Backup Google Photos (Part 2)

In Part One we looked at how to download our photos from Google Photos to a local drive. But now we’ll look at how to archive them into human readable folders that can be included in daily snapshot backups.

Our Problem

Now we have all our photos downloaded, but I really wanted things to live on my NAS with the rest of my important files. This would also let me potentially delete photos from Google Photos but keep things locally.

I wanted this to be “automated” to where I could edit a fairly basic file and update the links between Google Albums and local directories. Also, I didn’t want to copy + paste a script for each directory.

I keep all meaningful photos in Albums, so I focused on syncing the albums rather than individual photos. Copying all the photos would be fairly trivial with rsync.

The CSV

The first part was the CSV file. I created a fairly basic format with no headings, and had the following columns:

  • User (More on this later)
  • Google Album Name
  • Local Path

I added a User field to allow for multiple Google Photo accounts to use this script, in case my Wife has photos she’d like to put there too. There’s a switch in the script that follows this and basically just replaces the source path it’s pulling from.

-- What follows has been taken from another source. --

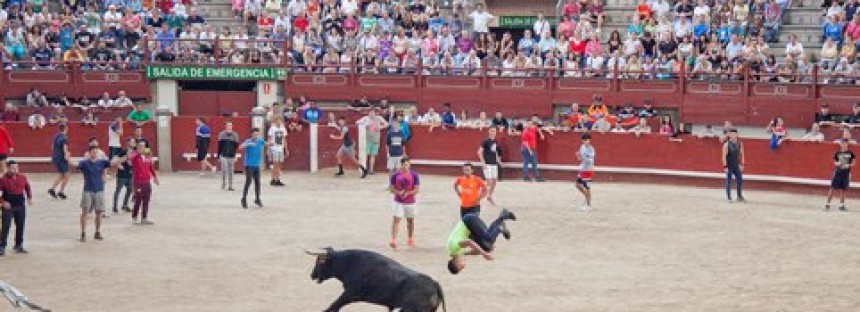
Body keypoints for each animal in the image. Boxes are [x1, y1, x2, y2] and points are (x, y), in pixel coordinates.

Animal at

Here’s an example line from my CSV:

"grumpy","Houston","Grumpy/Trips/2019.07 - Houston"

The Script

Here’s the bash script I wrote:

#!/bin/bash

set -e

###
# Config Variables
###

GRUMPY_PHOTOS_PATH='<source_photos_path>'

MAP_FILE='/.../photo-paths.csv'
OWNCLOUD_PATH='/.../shared/Photos/'

###
# End of Config Variables
###

while IFS="," read -r user album dest; do
    # Clean out the quotes we have padding the CSV
    temp="${user%\"}"
    temp="${temp#\"}"
    user=$temp

    temp="${album%\"}"
    temp="${temp#\"}"
    album=$temp

    temp="${dest%\"}"
    temp="${temp#\"}"
    dest=$temp

    # Get the right source based on the user column
    if [ "$user" == "grumpy" ]; then
        SRC="$GRUMPY_PHOTOS_PATH"
    fi

    # If we don't have an SRC, skip this line
    if [ "$SRC" == "" ]; then
        echo "Skipping line with user $user"
        continue
    fi

    # Find the album directory
    while IFS=  read -r -d $'\0'; do
        DIRNAME="$( basename "$REPLY" )"
        DIRNAME="${DIRNAME:5}"
        if [ "$DIRNAME" == "$album" ]; then
            # Clean up some variables to make things sane
            SRCDIR="$REPLY/"
            DESTDIR="$OWNCLOUD_PATH/$dest/"

            echo "Syncing $SRCDIR to $DESTDIR..."

            sudo -u www-data mkdir -p "$DESTDIR"
            rsync -rL --delete --owner="www-data" --group="www-data" "$SRCDIR" "$DESTDIR"

            touch "$DESTDIR/__DO_NOT_ADD_FILES_HERE__"
        fi
    done < <( find "$SRC/albums" -regex ".*/[0-9]+ .+" -type d -print0 )
    
done <$MAP_FILE

echo "Fixing ownership..."
chown -R www-data: $OWNCLOUD_PATH

Here’s what that script does:

  • Get a list of links from the CSV.
  • For each link, find the corresponding Google Album. This is a bit more complex then it sounds because the Albums have dates prepended, and can change location when adding photos.
  • Rsync the source album to the destination. We have --delete set to prevent any duplicate files (noted below) and -L to copy the symlinks (also noted below).
  • We put a empty file in each directory to warn people not to put files directly there.

There’s also a couple variables you’ll need to edit at the top:

  • GRUMPY_PHOTOS_PATH (but you can rename this) - This is the source of photos coming from gphotos-sync. You’ll want this path to be the base where you are syncing photos, ie the directory that contains both the photos and the albums directories.
  • MAP_FILE - The location of the CSV file you’ll use to map everything. In my case, this also lives on my NAS.
  • OWNCLOUD_PATH - This is the location on the NAS where everything should live.

Why –delete

One bug that was reported with gphotos-sync is the ability for it to re-download photos at times if modifications to metadata are made. This could potentially cause issues with our use case, so we clean up files.

Also, if a photo is deleted from the album, I’d like to remove it from the server too. Worst case, things are still backed up and snapshotted daily.

Why -L

By default, gphotos-sync will just place symlinks to the photos in the albums directory. This is nice because it doesn’t duplicate data, but in our case we want to move the actual photo data. -L tells rsync to follow links and copy the actual file rather than just the link.

Wrapping Up

That script isn’t the best, but it works for what I need it for. It runs daily right after the photos are downloaded, and well ahead of our offsite backups. The advantage of all this is all our photos not only get downloaded locally, but placed in another offsite backup in case things go really wrong elsewhere.